November 2022: Trial of an Intervention to Improve Acute Heart Failure Outcomes
The issue
A Canadian stepped‑wedge trial tested a hospital strategy that (1) uses the EHMRG30‑ST bedside score to label emergency‑department heart‑failure patients as low, intermediate, or high risk and (2) sends low‑risk cases home within ≤ 3 days with a rapid cardiology clinic visit. Among 5,452 patients, this approach cut 30‑day death‑or‑cardiovascular‑readmission from 14.5 % to 12.1 % (hazard ratio 0.88) and kept high‑risk patients safely in hospital.
What do I need to know?
The score is entered at the bedside and instantly classifies risk.
Low‑risk patients discharged early had < 7 % events at 30 days and < 6 events before their first clinic appointment, showing that timely outpatient follow‑up makes early discharge safe.
High‑risk patients stayed in hospital; intermediate‑risk cases could go either way, guided by judgment and follow‑up capacity.
Over 20 months the strategy still edged out usual care (hazard ratio 0.95).

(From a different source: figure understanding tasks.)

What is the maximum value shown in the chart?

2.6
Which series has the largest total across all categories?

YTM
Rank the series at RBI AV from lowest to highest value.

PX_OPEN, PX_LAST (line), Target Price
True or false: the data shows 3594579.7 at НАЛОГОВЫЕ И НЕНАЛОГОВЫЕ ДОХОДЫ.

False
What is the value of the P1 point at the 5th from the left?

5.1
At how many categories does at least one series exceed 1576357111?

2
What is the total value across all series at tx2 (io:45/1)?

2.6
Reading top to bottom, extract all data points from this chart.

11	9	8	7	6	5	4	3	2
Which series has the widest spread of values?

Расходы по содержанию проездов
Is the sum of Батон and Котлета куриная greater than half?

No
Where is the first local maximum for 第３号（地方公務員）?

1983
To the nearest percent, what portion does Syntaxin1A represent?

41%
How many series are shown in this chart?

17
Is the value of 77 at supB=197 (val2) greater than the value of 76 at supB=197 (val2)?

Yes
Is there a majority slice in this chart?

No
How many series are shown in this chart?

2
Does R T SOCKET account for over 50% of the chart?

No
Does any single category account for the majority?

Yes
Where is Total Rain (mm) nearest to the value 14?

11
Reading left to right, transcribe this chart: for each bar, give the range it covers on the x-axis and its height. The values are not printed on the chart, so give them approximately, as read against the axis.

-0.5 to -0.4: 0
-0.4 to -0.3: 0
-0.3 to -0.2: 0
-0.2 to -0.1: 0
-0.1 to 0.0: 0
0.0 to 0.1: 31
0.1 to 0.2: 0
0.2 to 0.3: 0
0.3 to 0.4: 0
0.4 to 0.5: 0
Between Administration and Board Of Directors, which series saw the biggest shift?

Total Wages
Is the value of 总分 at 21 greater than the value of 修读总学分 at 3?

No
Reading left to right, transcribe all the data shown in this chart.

Potential risk of post‑discharge complications
You are judged “low risk” by the EHMRG30‑ST tool and feel better after IV diuretics.
Recommended Actions
Confirm that discharge occurs within 3 days and that a nurse‑led heart‑failure clinic visit is booked in ≤ 7 days.
Leave with written weight‑monitoring and diuretic‑titration instructions and a phone number for sudden symptoms.
Imminent risk of post‑discharge complications
“Intermediate risk” score or multiple comorbidities but haemodynamically stable.
Recommended Actions
Ask whether a brief ward stay (≤ 3 days) plus rapid clinic follow‑up is possible; if not, request admission under medicine–cardiology shared care.
Begin guideline drugs (ACE‑/ARB/ARNI, beta‑blocker, SGLT2 inhibitor) before discharge and schedule labs within one week.
Confirmed high risk of adverse events
“High risk” score, unstable vitals, or recurrent decompensation.
Recommended Actions
Stay in hospital for optimization; ensure a geriatric‑friendly unit to prevent delirium.
Plan discharge only after weight is down, creatinine is stable, and a firm outpatient plan (clinic within five days) is in place.
What can I do?
Ask the emergency‑department team, “What is my EHMRG30‑ST risk? Am I at potential, imminent, or confirmed danger?” If low‑risk and sent home, weigh yourself daily, take diuretics as instructed, and attend the early clinic visit. Bring a list of medications and symptoms to every appointment. Caregivers should check for sudden weight gain (> 2 lb/1 kg in a day), swelling, or shortness of breath and call the clinic immediately if they appear.